Even though vector representations of words are an important concept in natural language processing and maintain high popularity since introduction of word2vec, existing formats for storing them still suffer from several drawbacks. This library addresses two of them: large file size and slow loading into memory.
To reduce storage space requirements, we use aggressive quantization followed by Huffman encoding. The implementation is mostly based on Deep Compression: Compressing Deep Neural Networks With Pruning, Trained Quantization and Huffman Coding paper. Experiments show that quality loss remains negligible even for models compressed by a factor of 6.
To overcome second problem, we use a single mmap
call during Reader
construction for disk input. It allows to
- Reduce initial load time to several milliseconds
- Make all data loads lazy. We only read vectors requested by user
- Keep data in physical memory even after process restart. On the other hand, when the machine is low on free memory, data will be evicted by operating system even without explicit deletion and garbage collection calls.

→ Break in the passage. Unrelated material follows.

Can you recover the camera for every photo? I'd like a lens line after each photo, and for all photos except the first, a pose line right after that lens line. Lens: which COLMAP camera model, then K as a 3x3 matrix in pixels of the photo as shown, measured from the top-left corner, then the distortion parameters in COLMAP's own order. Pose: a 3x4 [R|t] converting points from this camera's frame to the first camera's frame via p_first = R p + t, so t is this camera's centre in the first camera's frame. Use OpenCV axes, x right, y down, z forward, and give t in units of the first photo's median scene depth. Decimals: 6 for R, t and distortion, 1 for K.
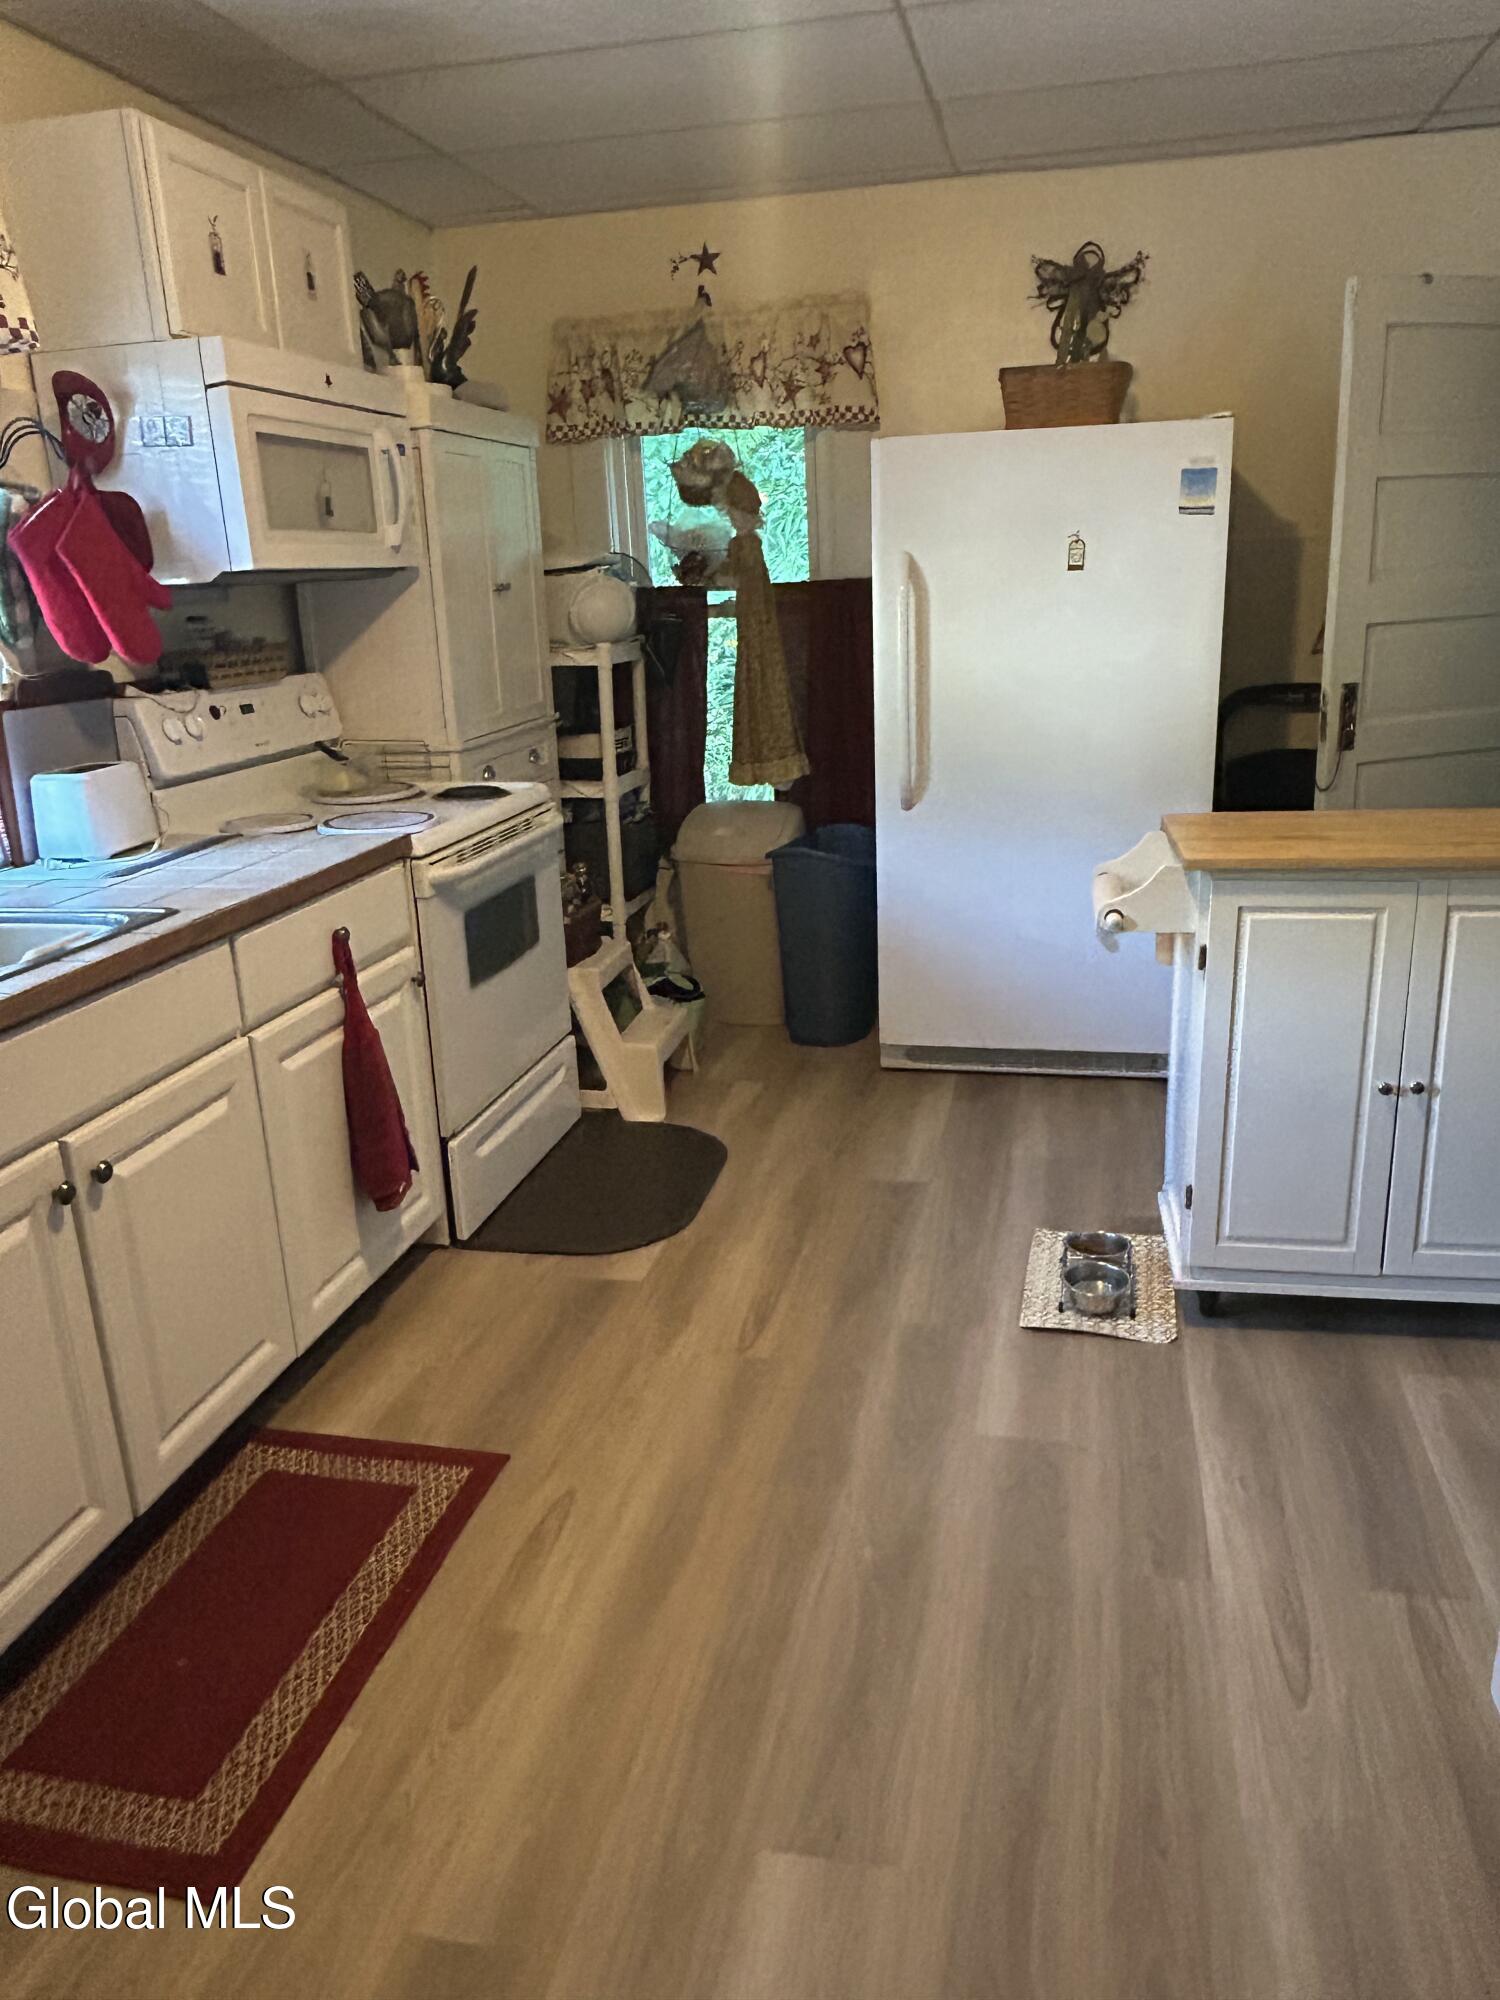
lens RADIAL K [[1425.0, 0, 750.0], [0, 1425.0, 1000.0], [0, 0, 1]] dist [0.003333, -0.008178]
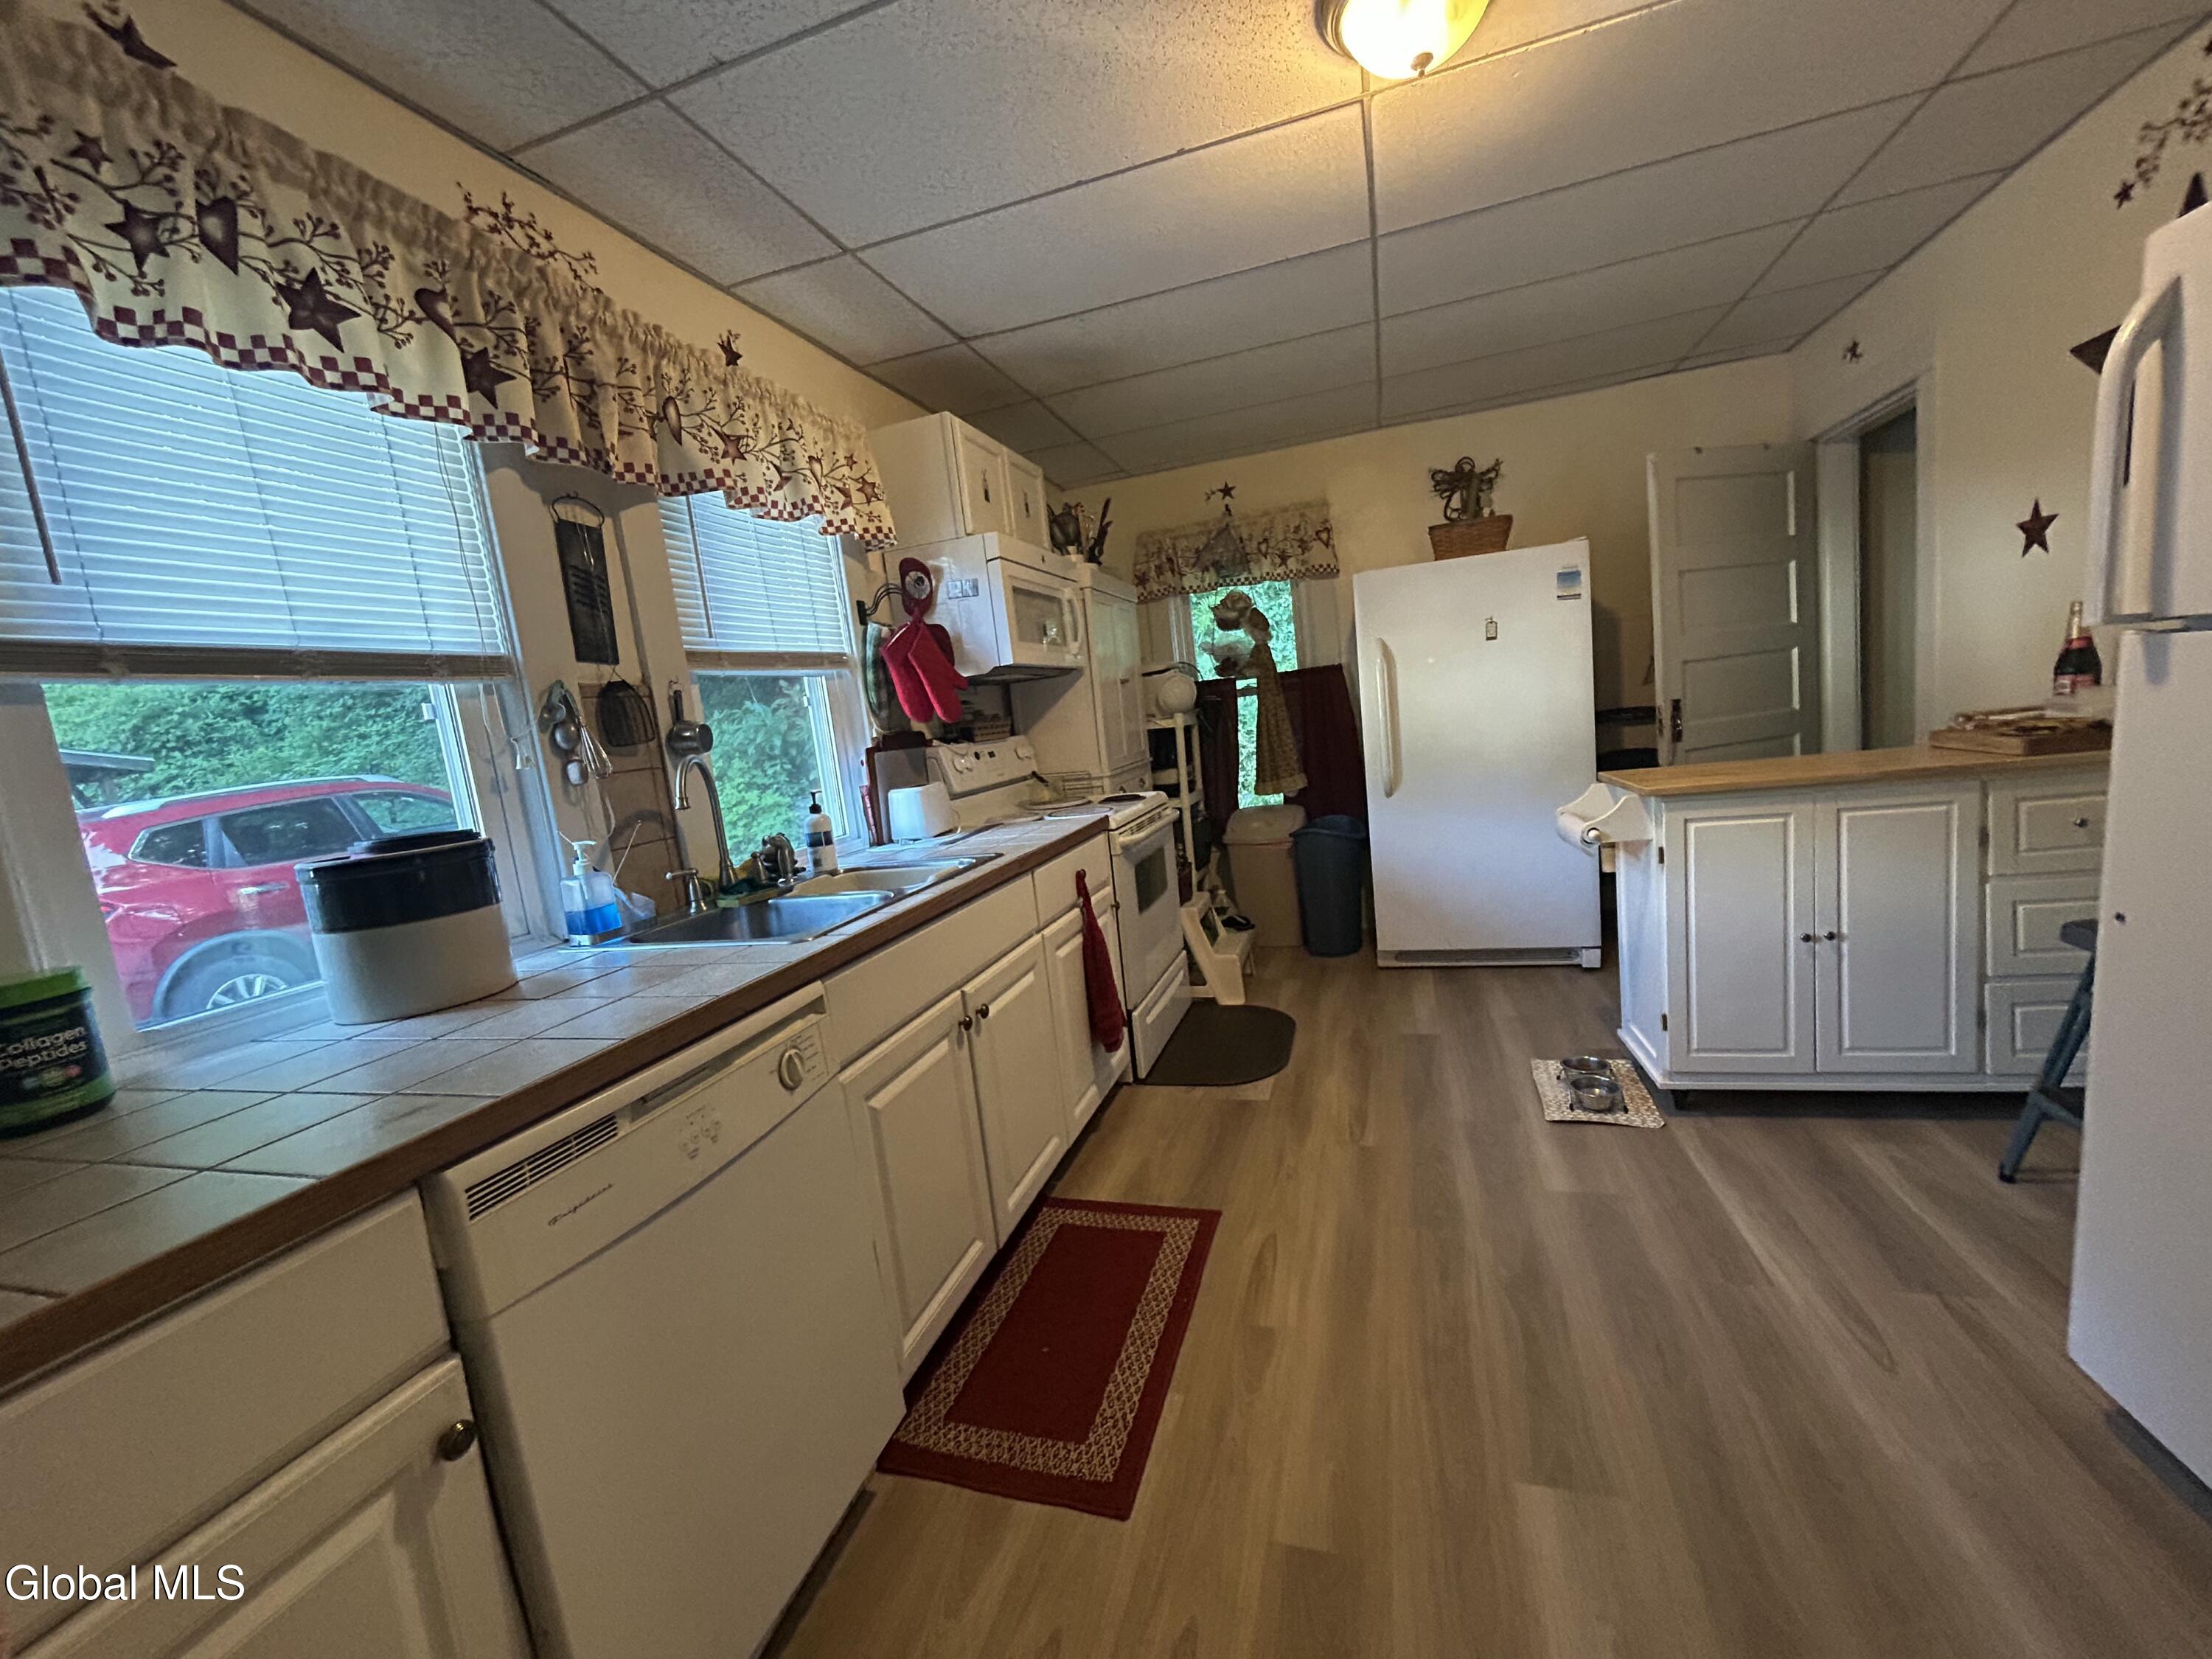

We present results for tayga_upos_skipgram_300_2_2019 model in this section. We also observed similar behavior for ruscorpora_upos_cbow_300_20_2019 model. You can see that
- A compressed model using 6 bits per weight is 6 times smaller than full-precision one and is indistinguishable from it in terms of quality
- The correlation between hand-labeled and predicted word similarity is much less sensitive to quantization noise that analogy task accuracy. Even models that use 2 bits per weight show correlation just as high as full models
- Models compressed to 1 bit per weight still maintain significant predictive power
Experiments involving training neural networks with compressed embeddings show that 4 bits of precision is sufficient to match full models.
- Download and install wheels from releases page
- Obtain compressed embedding files:
- Download pretrained vectors from https://drive.google.com/open?id=1g2Bv-5qscDRdnD4UjE6TAB2uaNdz2JdU. Glove 840B, fasttext crawl (english), tayga_upos_skipgram_300_2_2019 and ruscorpora_upos_cbow_300_20_2019 (russian from RusVectores project) are available at the moment.
- Or use memb_converter tool to convert embeddings from word2vec text format. It is recommended to pass
--quantization trained --bits-per-weight 6
to the script as parameters and leave--max-words
empty.
- Now you can create a
Reader
object:
from memb import Reader
reader = Reader('glove.840B.300d.4bit.bin')
- Find out vectors dimensions:
print(reader.dim)
- Obtain embedding for a single word, which returns an array of shape (reader.dim,):
print(reader['the'])
- Or embeddings for a list of words, which is a two-dimensional array of shape (n_words, reader.dim):
print(reader[['a', 'the', 'of']])
ReadersUnion
allows to combine
several embedding sources into a single one. Use mode='average'
or mode='concatenate'
to choose respective merging
strategy.
from memb import Reader, ReadersUnion
filenames = ['glove.840B.300d.4bit.bin', 'fasttext-crawl-300d-2M.4bit.bin']
readers = [Reader(filename) for filename in filenames]
union = ReadersUnion(readers, mode='concatenate')
print(union['the'])
tokenizer_embedding
method creates
an array suitable for using as Embedding
layer weights from
keras.preprocessing.text.Tokenizer
from memb import Reader
from keras.preprocessing.text import Tokenizer
from keras.layers import Embedding
texts = ['First sentence', 'Second sentence']
tokenizer = Tokenizer()
tokenizer.fit_on_texts(texts)
reader = Reader('glove.840B.300d.4bit.bin')
embedding_matrix = reader.tokenizer_embedding(tokenizer)
embedding_layer = Embedding(
*embedding_matrix.shape,
weights=[embedding_matrix],
trainable=False)
Use to_keyed_vectors
method to export model to KeyedVectors
.
Note: you must install gensim to use it.
To build library from source, you'll need
- CMake
- Compiler with C++14 support
- Additional libraries
- Boost
- Flatbuffers
You can follow steps described in dependency installation scripts for linux and mac os.